In this post we’ll examine how we to use pipeline conversion rates as early indicators of your business performance.
I call such indicators triangulation forecasts because they help the CEO and CFO get data points, in addition to the official VP of Sales forecast, that help triangulate where the company is going to land. Here are some additional triangulation forecasts you can use.
- Salesrep-level forecast (aggregate of every salesperson’s forecast)
- Manager-level forecast (aggregate of the every sales manager’s forecast)
- Stage-weighted expected value of the pipeline, which takes each opportunity and multiplies it by a stage- and ideally time-specific weight (e.g., week 6 stage 4 conversion rate)
- Forecast-category-weighted expected value of the pipeline, which does the same thing relying on forecast category rather than stage (e.g., week 7 upside category conversion rate)
With these triangulation forecasts you can, as the old Russian proverb goes, trust but verify what the VP of sales is telling you. (A good VP of sales uses them as part of making his/her forecast as well.)
Before looking at pipeline conversion rates, let me remind you that pipeline analysis is a castle built on a quicksand foundation if your pipeline is not built up from:
- A consistent, documented, enforced set of rules for how opportunities are entered into the pipeline including, e.g., stage definitions and valuation rules.
- A consistent, documented, enforced process for how that pipeline is periodically scrubbed to ensure its cleanliness. [1]
Once you have such a pipeline, the first thing you should do is to analyze how much of it you convert each quarter.
This helps you not only determine your ideal pipeline coverage ratio (the inverse of the conversion rate, or about 4.0x in this case), but also helps you get a triangulation forecast on the current quarter. If we’re in 4Q17 and we had $25,000K in new ARR pipeline at week 3, then using our trailing seven quarter (T7Q) average conversion rate of 25%, we can forecast landing at $6,305K in new ARR.
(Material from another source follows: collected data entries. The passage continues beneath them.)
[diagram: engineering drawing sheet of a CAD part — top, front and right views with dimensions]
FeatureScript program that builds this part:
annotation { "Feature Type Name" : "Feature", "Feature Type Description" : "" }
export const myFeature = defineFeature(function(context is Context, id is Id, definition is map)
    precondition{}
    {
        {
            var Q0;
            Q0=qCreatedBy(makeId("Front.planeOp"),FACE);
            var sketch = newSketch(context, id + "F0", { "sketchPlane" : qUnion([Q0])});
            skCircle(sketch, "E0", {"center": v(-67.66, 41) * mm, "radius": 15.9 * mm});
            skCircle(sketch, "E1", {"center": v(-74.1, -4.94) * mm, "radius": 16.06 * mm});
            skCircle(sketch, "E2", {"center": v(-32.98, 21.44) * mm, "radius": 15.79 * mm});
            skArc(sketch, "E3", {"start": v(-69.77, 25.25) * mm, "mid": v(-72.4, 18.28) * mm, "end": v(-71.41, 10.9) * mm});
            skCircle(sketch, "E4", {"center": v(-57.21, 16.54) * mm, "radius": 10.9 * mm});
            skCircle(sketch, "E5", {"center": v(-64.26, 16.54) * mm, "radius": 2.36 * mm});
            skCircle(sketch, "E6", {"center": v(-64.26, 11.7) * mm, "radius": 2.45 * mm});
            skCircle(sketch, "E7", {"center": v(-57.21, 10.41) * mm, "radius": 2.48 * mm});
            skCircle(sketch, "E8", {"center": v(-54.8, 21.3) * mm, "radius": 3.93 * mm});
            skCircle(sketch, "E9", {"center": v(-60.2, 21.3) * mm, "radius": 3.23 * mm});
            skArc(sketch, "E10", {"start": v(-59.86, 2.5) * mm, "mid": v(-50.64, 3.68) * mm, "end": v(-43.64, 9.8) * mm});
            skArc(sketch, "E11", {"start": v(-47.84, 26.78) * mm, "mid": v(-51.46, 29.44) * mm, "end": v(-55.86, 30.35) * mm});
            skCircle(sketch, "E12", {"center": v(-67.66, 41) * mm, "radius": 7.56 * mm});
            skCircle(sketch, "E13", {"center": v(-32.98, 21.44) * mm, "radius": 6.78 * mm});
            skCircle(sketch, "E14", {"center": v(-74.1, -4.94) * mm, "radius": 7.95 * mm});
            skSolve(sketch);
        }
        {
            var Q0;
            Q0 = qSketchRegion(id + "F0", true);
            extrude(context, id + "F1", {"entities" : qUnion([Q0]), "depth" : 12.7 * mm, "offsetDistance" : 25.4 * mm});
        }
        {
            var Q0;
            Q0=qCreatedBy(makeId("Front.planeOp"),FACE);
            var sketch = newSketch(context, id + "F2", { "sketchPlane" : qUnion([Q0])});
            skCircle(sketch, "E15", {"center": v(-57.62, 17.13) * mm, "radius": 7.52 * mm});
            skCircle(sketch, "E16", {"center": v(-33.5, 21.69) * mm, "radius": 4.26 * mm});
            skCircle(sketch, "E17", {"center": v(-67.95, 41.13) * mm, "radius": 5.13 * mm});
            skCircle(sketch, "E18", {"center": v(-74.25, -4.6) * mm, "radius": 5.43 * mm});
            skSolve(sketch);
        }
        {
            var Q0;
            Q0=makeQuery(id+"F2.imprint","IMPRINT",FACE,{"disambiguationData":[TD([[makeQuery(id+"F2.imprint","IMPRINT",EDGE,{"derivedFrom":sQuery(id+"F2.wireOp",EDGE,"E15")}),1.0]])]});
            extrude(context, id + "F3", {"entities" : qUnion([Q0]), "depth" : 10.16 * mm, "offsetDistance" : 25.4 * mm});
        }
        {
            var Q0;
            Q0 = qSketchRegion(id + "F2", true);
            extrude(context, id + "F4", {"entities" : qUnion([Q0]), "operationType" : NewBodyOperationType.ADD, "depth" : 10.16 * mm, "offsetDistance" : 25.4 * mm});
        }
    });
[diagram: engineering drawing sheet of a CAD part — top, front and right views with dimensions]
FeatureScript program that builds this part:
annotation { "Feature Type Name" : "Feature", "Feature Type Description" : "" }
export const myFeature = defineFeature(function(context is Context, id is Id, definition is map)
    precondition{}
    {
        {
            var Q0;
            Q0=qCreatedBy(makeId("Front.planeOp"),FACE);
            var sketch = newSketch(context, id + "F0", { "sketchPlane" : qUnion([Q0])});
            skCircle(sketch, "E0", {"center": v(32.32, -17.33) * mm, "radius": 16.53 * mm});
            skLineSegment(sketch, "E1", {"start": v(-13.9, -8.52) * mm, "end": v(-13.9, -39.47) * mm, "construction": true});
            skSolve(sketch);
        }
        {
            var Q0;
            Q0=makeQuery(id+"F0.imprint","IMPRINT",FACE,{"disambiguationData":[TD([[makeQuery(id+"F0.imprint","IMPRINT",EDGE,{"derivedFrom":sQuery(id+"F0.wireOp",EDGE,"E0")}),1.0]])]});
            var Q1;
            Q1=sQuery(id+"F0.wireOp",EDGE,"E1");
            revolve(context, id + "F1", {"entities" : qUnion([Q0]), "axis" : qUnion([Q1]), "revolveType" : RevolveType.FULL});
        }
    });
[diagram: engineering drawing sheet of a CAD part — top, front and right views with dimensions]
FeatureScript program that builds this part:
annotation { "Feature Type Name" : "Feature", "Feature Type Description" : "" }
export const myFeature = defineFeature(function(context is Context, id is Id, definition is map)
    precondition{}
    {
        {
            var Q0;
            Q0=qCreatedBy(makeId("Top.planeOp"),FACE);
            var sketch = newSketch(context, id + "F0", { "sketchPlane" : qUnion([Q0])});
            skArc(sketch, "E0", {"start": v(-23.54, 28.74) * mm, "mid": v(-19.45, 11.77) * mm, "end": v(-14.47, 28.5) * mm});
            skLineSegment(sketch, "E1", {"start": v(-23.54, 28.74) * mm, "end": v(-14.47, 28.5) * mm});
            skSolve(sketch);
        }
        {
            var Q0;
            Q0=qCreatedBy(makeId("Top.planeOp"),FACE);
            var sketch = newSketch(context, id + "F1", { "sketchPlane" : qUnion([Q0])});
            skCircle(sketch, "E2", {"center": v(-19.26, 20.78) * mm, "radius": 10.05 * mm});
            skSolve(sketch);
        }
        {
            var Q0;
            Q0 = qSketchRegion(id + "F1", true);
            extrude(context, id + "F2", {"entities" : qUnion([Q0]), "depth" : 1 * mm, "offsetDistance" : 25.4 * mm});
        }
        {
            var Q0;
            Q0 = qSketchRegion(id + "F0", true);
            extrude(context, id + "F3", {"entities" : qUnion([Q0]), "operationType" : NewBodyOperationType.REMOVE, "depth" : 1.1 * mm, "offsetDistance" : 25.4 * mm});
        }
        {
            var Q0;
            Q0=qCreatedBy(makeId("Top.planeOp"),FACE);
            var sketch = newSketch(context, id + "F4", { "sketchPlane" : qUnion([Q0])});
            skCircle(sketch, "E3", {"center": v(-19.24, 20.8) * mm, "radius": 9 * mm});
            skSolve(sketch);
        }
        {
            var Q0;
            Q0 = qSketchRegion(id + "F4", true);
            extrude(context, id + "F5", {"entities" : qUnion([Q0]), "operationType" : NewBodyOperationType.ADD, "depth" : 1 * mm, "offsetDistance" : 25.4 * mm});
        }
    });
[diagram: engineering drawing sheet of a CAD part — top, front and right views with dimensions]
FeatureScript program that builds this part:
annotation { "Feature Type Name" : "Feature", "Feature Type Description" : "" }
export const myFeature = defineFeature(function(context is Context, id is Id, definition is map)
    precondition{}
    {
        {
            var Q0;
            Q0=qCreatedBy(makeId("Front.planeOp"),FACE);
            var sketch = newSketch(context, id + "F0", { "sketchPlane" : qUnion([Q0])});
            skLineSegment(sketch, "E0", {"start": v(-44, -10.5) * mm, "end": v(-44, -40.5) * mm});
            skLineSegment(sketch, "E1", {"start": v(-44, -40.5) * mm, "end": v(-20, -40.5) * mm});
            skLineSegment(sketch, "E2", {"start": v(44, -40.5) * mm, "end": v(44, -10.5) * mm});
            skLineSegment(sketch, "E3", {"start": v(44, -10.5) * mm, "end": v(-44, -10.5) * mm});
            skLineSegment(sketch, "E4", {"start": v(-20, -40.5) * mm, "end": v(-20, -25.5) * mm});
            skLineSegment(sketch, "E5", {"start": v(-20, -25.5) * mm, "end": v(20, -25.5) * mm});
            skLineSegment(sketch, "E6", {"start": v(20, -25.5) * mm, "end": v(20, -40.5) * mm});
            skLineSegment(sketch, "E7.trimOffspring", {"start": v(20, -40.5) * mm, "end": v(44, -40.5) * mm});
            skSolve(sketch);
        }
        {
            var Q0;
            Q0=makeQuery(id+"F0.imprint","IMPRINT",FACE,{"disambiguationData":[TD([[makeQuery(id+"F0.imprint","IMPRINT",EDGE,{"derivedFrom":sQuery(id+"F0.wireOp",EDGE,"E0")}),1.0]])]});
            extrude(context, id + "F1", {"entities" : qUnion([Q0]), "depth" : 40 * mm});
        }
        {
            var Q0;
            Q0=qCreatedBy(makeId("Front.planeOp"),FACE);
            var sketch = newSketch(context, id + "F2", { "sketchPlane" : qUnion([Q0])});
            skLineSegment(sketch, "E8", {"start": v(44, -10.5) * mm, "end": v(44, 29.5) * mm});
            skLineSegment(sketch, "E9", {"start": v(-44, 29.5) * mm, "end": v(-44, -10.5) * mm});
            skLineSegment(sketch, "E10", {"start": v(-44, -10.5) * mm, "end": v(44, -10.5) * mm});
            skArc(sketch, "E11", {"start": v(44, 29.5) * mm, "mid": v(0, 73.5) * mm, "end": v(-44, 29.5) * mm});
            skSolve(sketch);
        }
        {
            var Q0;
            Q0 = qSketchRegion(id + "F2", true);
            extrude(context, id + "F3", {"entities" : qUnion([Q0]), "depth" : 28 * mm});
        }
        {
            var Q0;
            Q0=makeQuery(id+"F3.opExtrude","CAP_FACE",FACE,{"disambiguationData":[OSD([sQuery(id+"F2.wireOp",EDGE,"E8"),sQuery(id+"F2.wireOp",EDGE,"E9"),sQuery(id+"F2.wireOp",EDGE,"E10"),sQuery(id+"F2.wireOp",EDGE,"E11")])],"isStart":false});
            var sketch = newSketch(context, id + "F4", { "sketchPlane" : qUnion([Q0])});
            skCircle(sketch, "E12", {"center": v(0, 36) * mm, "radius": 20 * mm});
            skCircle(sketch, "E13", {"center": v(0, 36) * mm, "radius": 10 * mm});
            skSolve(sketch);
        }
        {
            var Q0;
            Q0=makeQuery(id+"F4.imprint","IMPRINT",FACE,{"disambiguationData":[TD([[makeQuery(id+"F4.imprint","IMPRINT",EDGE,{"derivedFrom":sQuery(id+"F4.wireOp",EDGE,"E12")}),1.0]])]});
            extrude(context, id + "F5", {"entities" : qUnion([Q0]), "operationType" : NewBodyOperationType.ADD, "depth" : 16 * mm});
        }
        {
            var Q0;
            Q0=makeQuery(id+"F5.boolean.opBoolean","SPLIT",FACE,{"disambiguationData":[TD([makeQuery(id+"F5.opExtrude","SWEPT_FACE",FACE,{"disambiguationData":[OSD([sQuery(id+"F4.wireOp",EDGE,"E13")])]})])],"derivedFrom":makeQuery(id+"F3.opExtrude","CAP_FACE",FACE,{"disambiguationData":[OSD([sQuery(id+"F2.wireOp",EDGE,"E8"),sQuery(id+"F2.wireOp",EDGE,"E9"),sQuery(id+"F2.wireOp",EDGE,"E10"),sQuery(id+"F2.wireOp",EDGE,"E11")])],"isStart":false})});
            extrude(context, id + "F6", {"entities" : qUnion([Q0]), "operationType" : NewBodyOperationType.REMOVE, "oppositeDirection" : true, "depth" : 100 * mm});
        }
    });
Some folks use different conversion rates for forecasting — e.g., those in seasonal businesses with a lot of history might use the average of the last three year’s fourth-quarter conversion rate. A company that brought in a new sales VP five quarters ago might use an average conversion rate, but only from the five quarters in her era.
This technique isn’t restricted to this quarter’s pipeline. One great way to get sales focus on cleaning next quarter’s pipeline is to do the same analysis on next-quarter pipeline conversion as well.
This analysis suggests we’re teed up to do $6,818K in 1Q18, useful to know as an early indicator at week 3 of 4Q17 (i.e., mid/late October).
At most companies the $6,305K prediction for 4Q17 new ARR will be pretty accurate. However, a strange thing happens at some companies: while you end up closing around $6,300K in new ARR, a fairly large chunk of the closed deals can’t be found in the week 3 pipeline. While some sales managers view this as normal, better ones view this as a sign of potentially large problem. To understand the extent to which this is happening, you need perform this analysis:
In this example, you can see a pretty disturbing fact — while the company “converted” the week 3 ARR pipeline at the average rate, more than half of the opportunities that closed during the quarter (30 out of 56) were not present in the week 3 pipeline [2]. Of those, 5 were created after week 3 and closed during the quarter, which is presumably good. However, 25 were pulled in from next quarter, or the quarter after that, which suggests that close dates are being sandbagged in the system.
Notes
[1] I am not a big believer in the some sales managers “always be scrubbing” philosophy for two reasons: “always scrubbing” all too often translates to “never scrubbing” and “always scrubbing” can also translate to “randomly scrubbing” which makes it very hard to do analytics. I believe sales should formally scrub the pipeline prior to weeks 3, 6, and 9. This gives them enough time to clean up after the end of a quarter and provides three solid anchor points on which we can do analytics.
[2] Technically the first category, “closed already by week 3” won’t appear in the week 3 pipeline so there is an argument, particularly in companies where week 1-2 sales are highly volatile, to do the analysis on a to-go basis.
Hi Dave. Thanks for your post. I read 2-3 articles that you wrote and got a very basic question to bother you. Hope you don’t mind. What is the difference between Day 1 Pipeline and Week 3 Pipeline? Could you talk a bit more on the definitions and the comparison? Thanks! -Jeremy
Day 1 is first day of the quarter. Week 3 is the first day of week 3. Week 3 pipeline is usually cleaner than day 1 because sales mgmt has had some time to clean things, so I shoot for week 3 as a basis for analytics.